◆ **What to do**
Return exactly the span of lines in the following data that opens with the line containing "hfov_deg: 39.2" and closes with the line containing "f_number: 2.4". Include nothing else.

Camera intrinsics data:
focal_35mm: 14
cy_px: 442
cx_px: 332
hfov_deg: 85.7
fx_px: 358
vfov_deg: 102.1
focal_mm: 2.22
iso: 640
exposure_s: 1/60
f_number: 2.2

==

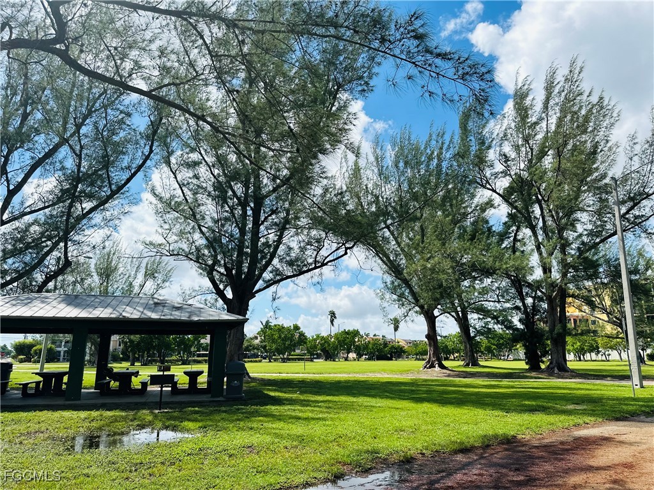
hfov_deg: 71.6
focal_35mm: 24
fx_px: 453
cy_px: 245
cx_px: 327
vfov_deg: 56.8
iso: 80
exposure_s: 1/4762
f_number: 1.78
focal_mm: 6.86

...

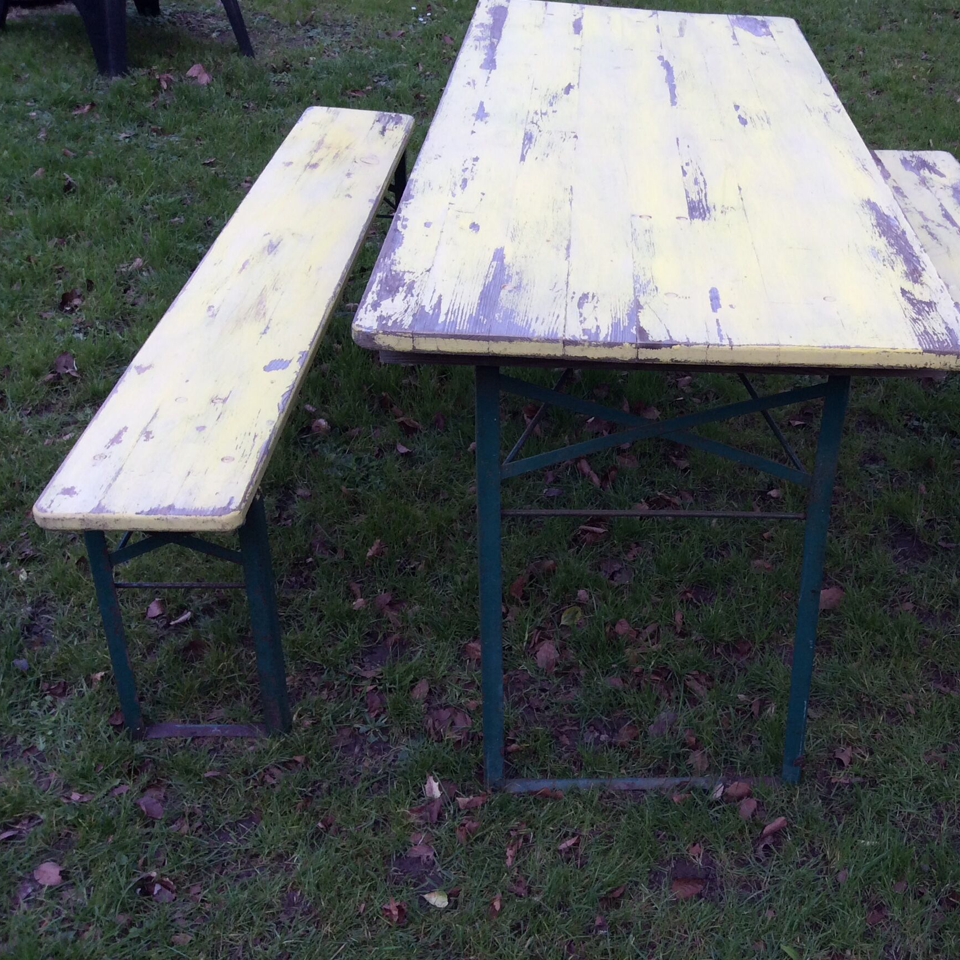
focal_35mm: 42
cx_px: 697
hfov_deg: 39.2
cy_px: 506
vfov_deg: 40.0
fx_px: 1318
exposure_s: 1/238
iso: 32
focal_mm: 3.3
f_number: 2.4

◆ **Response area**
hfov_deg: 39.2
cy_px: 506
vfov_deg: 40.0
fx_px: 1318
exposure_s: 1/238
iso: 32
focal_mm: 3.3
f_number: 2.4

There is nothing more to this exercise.